• Extract provided:
==========

Fenner commanded Dreadnought, a ship of 400 tons, in Drake's successful raid on Cádiz in the summer of 1587, after narrowly escaping shipwreck off Cape Finisterre at the outset of the cruise. The fleet of 23 ships and around 2,000 men had weighed anchor and sailed from Plymouth on 2 April 1587. Volumes found in the manuscript library of Samuel Pepys at Magdalene College, Cambridge, likely assembled for Pepys's planned history of the Royal Navy, contain the full text of Thomas Fenner's account of Drake's attack. He clearly says Drake decided to raid Cádiz after meeting two Zealand (Dutch) ships off Lisbon on 16 April, as mentioned by Richard Hakluyt in his The Principall Nauigations, Voyages, Traffiques, and Discoueries of the English Nation. In view of this fact, according to the historian Simon Adams, the commonly held belief that Edward Stafford, ambassador to the French court, informed Spanish ambassador Bernardino de Mendoza of Drake's orders to attack Cádiz but that they reached Philip II too late, needs to be reconsidered.

==========

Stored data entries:

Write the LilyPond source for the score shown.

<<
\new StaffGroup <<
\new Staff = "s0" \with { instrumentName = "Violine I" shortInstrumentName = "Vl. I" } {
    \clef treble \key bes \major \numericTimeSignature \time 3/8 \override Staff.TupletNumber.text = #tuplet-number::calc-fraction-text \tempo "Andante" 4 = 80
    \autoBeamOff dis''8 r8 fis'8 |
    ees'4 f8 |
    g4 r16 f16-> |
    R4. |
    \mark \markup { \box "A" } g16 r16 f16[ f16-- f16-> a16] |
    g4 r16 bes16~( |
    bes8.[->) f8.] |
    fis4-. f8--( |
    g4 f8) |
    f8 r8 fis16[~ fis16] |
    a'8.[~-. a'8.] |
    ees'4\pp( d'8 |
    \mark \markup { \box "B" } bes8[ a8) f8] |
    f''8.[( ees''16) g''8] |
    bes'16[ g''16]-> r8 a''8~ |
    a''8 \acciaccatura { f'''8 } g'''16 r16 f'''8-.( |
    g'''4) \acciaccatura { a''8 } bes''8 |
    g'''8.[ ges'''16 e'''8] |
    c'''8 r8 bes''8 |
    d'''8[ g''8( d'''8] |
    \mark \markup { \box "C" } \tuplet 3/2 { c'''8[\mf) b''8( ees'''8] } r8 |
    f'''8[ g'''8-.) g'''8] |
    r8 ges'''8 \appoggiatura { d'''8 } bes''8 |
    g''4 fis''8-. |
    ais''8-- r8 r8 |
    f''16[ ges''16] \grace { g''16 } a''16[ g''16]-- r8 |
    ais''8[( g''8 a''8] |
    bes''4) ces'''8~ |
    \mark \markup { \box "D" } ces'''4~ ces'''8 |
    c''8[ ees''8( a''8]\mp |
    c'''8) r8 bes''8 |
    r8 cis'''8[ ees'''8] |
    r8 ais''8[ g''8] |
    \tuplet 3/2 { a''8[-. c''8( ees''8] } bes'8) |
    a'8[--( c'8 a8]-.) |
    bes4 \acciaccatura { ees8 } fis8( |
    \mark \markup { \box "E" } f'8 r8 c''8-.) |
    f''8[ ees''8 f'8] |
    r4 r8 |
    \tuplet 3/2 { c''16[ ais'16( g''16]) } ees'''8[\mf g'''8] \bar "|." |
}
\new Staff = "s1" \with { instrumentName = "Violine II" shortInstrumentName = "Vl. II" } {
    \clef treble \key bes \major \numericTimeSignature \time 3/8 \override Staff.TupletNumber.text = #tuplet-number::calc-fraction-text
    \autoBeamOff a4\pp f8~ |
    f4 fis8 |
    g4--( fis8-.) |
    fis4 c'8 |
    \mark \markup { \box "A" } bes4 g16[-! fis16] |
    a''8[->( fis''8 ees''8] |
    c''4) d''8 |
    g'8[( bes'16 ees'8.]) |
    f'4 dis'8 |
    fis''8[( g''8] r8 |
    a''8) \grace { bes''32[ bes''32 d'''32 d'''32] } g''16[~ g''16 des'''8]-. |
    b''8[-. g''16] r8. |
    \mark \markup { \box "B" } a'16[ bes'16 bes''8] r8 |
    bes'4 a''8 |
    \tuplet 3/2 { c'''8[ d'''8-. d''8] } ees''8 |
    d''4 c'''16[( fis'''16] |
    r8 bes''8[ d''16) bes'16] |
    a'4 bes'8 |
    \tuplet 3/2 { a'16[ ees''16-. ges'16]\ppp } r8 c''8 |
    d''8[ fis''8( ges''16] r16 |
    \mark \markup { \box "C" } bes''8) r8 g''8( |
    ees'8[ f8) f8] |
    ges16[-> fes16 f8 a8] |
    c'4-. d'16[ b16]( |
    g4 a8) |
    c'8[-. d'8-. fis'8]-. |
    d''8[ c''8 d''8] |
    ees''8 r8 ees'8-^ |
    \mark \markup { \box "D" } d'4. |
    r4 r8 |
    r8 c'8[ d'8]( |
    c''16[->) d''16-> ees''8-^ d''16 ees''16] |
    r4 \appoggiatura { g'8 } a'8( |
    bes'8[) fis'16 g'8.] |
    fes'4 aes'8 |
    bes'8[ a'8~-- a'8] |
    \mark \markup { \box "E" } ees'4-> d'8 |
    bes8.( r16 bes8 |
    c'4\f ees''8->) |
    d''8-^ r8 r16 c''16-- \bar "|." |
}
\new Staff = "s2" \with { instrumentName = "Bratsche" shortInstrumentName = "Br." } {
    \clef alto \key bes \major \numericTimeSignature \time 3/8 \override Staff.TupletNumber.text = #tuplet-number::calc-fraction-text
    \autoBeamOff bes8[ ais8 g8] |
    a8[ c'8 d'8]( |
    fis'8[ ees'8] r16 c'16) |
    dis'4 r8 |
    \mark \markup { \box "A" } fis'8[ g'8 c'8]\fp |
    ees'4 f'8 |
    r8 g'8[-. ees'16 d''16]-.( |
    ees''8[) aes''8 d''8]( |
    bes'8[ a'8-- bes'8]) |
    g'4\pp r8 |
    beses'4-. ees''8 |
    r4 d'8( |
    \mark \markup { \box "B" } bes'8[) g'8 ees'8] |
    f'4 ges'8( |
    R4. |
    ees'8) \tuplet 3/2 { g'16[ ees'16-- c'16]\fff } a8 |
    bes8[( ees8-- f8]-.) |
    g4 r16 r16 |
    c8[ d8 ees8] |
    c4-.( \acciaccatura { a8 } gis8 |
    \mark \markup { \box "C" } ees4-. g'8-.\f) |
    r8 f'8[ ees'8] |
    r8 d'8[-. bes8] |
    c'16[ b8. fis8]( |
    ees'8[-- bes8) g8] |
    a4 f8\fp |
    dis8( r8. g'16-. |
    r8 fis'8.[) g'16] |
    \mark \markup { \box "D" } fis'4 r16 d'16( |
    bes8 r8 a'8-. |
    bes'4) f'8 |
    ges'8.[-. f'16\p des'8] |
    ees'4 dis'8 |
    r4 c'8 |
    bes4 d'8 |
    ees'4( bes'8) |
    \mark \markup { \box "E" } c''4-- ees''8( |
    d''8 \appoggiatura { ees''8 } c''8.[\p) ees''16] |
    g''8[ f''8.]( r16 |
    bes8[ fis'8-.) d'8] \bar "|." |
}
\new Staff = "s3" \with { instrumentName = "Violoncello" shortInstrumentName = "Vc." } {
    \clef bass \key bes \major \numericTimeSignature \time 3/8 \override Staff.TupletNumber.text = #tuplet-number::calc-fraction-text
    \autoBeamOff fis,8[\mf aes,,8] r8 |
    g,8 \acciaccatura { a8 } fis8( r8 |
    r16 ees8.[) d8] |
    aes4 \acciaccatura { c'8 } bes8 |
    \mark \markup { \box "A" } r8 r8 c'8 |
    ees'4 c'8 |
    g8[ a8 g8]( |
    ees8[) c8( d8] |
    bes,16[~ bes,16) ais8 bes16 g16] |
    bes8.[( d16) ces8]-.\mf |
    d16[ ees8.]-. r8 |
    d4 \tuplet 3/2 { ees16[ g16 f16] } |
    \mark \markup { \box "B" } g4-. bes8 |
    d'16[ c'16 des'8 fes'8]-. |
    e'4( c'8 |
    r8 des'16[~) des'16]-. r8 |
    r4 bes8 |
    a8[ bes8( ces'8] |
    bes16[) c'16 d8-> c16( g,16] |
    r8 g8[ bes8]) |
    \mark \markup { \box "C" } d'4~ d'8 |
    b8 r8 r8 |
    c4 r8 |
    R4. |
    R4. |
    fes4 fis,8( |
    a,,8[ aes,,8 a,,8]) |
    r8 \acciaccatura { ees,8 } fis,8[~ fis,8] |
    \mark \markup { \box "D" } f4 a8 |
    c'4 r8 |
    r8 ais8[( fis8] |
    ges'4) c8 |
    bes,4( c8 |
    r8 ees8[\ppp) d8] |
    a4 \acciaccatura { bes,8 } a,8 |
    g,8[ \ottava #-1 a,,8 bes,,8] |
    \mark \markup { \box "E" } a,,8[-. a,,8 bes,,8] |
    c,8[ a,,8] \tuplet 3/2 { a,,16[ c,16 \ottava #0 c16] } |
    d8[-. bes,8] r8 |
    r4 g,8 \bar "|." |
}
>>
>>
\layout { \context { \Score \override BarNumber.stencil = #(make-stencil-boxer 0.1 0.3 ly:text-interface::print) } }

==========

• Exercise requirements: Quote the passage about Fenner and the Cádiz raid in full, word for word. Rely on the passage about Fenner and the Cádiz raid and nothing else.

• Task response:
Fenner commanded Dreadnought, a ship of 400 tons, in Drake's successful raid on Cádiz in the summer of 1587, after narrowly escaping shipwreck off Cape Finisterre at the outset of the cruise. The fleet of 23 ships and around 2,000 men had weighed anchor and sailed from Plymouth on 2 April 1587. Volumes found in the manuscript library of Samuel Pepys at Magdalene College, Cambridge, likely assembled for Pepys's planned history of the Royal Navy, contain the full text of Thomas Fenner's account of Drake's attack. He clearly says Drake decided to raid Cádiz after meeting two Zealand (Dutch) ships off Lisbon on 16 April, as mentioned by Richard Hakluyt in his The Principall Nauigations, Voyages, Traffiques, and Discoueries of the English Nation. In view of this fact, according to the historian Simon Adams, the commonly held belief that Edward Stafford, ambassador to the French court, informed Spanish ambassador Bernardino de Mendoza of Drake's orders to attack Cádiz but that they reached Philip II too late, needs to be reconsidered.